Chile, a su vez, compró recientemente 18 aviones de combate estadounidenses y anunció su plan de adquirir cañones de largo alcance y radares a Estados Unidos. Hasta Bolivia, el país más pobre del Cono Sur, ha abierto una línea de crédito de 100 millones de dólares para comprar armas a Rusia.

Durante una visita a Perú la semana pasada, me sorprendió ver todos los días grandes titulares en los periódicos sobre las compras de armas en países vecinos.
"Es algo que preocupa -me dijo el ministro de Relaciones Exteriores de Perú, José Antonio García Belaunde, en una entrevista-. Nadie puede explicar a qué obedece, porque ésta ha sido una región tradicionalmente pacífica." Bonanza y reservas

De acuerdo con el Instituto Internacional de Estudios Estratégicos, con sede en Londres, los gastos de defensa de América latina y el Caribe crecieron el 91% durante los últimos cinco años, hasta alcanzar los 47.000 millones de dólares en 2008. Los países que más incrementaron sus gastos militares fueron Venezuela, Brasil y Chile.
"¿Qué está ocurriendo?", pregunté a varios funcionarios latinoamericanos y estadounidenses.
¿No es algo disparatado, considerando que pocas semanas atrás el Banco Mundial estimó que el número de pobres en la región crecerá en seis millones de personas este año debido a la crisis mundial?

Según García Belaunde, una explicación posible del enorme incremento en la compra de armas es la bonanza económica de varios países de la región en los últimos años por el alza de las materias primas.

Este fenómeno dejó a muchos países con grandes reservas de dinero y, a veces, cuando los gobiernos no llegan a gastar su presupuesto antes de terminar el año fiscal porque no tienen los equipos técnicos o no les alcanza el tiempo para lanzar proyectos de infraestructura, lo más fácil es comprar las armas exigidas por las fuerzas armadas, explicó.

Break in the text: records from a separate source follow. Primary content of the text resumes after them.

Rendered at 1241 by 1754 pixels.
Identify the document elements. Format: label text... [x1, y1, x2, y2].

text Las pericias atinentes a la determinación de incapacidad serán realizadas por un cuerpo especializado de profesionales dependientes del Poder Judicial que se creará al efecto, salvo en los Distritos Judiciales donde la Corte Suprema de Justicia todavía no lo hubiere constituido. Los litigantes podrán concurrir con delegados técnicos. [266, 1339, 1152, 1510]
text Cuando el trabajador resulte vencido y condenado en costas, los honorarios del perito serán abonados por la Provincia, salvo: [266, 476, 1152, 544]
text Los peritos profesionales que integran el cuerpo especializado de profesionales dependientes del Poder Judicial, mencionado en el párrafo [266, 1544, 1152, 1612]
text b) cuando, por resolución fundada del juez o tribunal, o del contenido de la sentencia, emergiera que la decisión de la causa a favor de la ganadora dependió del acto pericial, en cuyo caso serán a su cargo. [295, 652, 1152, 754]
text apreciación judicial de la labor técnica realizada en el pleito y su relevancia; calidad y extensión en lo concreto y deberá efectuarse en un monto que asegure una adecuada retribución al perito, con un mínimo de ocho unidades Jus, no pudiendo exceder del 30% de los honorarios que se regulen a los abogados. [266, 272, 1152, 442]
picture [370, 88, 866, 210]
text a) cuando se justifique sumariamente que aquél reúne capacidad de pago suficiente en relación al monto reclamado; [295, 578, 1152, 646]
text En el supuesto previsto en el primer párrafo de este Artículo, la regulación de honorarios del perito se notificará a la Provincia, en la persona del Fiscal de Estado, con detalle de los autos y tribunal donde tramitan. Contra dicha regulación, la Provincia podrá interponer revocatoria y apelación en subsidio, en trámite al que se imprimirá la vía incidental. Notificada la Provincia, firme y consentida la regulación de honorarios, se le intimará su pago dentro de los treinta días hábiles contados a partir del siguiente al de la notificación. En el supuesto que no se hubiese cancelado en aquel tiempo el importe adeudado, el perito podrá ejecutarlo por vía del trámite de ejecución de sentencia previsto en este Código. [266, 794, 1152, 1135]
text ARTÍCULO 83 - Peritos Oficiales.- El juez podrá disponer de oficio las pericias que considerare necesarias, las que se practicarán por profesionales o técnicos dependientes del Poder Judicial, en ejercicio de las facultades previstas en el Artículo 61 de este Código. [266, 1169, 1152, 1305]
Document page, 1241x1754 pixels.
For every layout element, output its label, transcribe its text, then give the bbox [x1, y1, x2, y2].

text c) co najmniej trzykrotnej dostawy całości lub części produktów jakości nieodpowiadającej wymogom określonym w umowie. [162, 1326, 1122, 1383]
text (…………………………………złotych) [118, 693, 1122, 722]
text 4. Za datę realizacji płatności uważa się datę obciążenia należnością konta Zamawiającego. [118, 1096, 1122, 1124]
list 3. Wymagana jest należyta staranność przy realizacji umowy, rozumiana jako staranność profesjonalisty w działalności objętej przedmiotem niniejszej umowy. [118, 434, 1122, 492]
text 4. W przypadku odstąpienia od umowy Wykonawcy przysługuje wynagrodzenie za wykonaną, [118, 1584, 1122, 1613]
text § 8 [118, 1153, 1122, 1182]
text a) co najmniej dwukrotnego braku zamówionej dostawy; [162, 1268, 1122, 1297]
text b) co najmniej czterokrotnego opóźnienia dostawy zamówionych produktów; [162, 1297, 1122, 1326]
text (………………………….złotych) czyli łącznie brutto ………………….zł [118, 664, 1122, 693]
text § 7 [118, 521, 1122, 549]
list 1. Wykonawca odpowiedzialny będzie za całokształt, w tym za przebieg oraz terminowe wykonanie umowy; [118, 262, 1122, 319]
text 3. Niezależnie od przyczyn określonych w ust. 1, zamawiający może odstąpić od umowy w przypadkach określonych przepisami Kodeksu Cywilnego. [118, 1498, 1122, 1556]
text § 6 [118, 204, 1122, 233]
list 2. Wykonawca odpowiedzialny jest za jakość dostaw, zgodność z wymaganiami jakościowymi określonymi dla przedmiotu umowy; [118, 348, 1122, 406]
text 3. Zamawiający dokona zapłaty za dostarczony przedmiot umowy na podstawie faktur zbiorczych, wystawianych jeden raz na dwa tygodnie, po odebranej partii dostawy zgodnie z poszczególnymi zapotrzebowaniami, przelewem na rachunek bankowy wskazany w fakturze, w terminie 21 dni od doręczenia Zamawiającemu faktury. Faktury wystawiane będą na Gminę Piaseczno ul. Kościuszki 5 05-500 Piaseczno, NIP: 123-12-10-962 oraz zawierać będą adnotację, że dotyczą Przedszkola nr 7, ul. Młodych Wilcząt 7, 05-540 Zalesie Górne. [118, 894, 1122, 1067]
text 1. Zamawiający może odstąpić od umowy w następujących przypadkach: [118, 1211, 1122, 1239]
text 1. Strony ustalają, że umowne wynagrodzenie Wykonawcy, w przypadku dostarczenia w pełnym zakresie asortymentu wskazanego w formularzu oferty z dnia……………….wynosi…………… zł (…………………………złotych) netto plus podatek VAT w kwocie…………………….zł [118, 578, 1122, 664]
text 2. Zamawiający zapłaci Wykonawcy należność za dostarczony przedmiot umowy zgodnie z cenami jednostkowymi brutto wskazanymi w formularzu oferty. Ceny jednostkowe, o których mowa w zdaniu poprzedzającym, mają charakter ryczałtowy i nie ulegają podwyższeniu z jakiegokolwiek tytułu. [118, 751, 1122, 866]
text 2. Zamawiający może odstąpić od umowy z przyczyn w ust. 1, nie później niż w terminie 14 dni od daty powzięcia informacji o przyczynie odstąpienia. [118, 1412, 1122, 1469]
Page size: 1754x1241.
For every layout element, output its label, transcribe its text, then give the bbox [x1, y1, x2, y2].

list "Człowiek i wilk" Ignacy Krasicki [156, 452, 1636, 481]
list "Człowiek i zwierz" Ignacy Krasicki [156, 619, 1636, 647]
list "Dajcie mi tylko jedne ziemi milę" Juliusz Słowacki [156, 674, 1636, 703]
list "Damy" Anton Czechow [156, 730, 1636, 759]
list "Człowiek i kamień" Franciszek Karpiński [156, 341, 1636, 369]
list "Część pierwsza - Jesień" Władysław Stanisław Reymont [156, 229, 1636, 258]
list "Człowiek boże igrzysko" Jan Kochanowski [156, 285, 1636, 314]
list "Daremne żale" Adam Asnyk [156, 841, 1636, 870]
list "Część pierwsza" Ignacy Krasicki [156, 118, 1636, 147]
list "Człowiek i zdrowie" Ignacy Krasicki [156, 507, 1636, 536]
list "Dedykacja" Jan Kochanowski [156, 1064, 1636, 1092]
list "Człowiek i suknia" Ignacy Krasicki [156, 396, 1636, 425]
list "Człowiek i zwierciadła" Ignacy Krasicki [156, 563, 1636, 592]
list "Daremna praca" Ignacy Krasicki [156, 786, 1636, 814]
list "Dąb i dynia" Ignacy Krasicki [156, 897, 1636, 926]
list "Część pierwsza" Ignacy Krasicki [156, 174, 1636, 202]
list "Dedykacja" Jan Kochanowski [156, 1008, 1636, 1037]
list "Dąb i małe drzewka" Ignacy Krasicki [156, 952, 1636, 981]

Frank Mora, el funcionario del Departamento de Defensa estadounidense a cargo de los asuntos hemisféricos, me dijo en otra entrevista que, en los casos de Brasil y Chile, las compras de armas son para modernizar equipos que muchas veces no han sido actualizados en los últimos 40 años.
"No creo que eso [las recientes compras de armas] indique una carrera armamentista", me dijo Mora. Agregó que más del 80% ciento de las compras de armas han sido hechas por tan sólo tres países: Venezuela, Brasil y Chile.

"Pero debemos seguir observando eso cuidadosamente y evitar que eso ocurra en lo que ha sido históricamente una zona de paz", añadió. Valijas con dinero

Mi opinión: coincido en que el enorme aumento de compras de armas puede deberse en parte a la bonanza económica o a la modernización de equipos obsoletos. Pero sospecho que, especialmente en el caso de Venezuela, existe un factor adicional: la corrupción.
Si nos basamos en la historia de corrupción de Venezuela y en las evidencias de que el gobierno de Chávez tiene emisarios que van y vienen por el mundo con valijas llenas de dinero, no podemos descartar la posibilidad de que Rusia esté pagando fabulosas comisiones a funcionarios venezolanos por sus 5000 millones de dólares en exportaciones de armas.
La tragedia para la región, además del hecho de que los países podrían usar estos recursos para reducir la pobreza, es que cada compra de armas de un país pone nerviosos a sus vecinos y los incita también a comprar armas.

Es hora de que haya un acuerdo regional para poner límite a las compras de armas y para detener esta tendencia, que -sean cuales fueren sus causas- es un disparate total.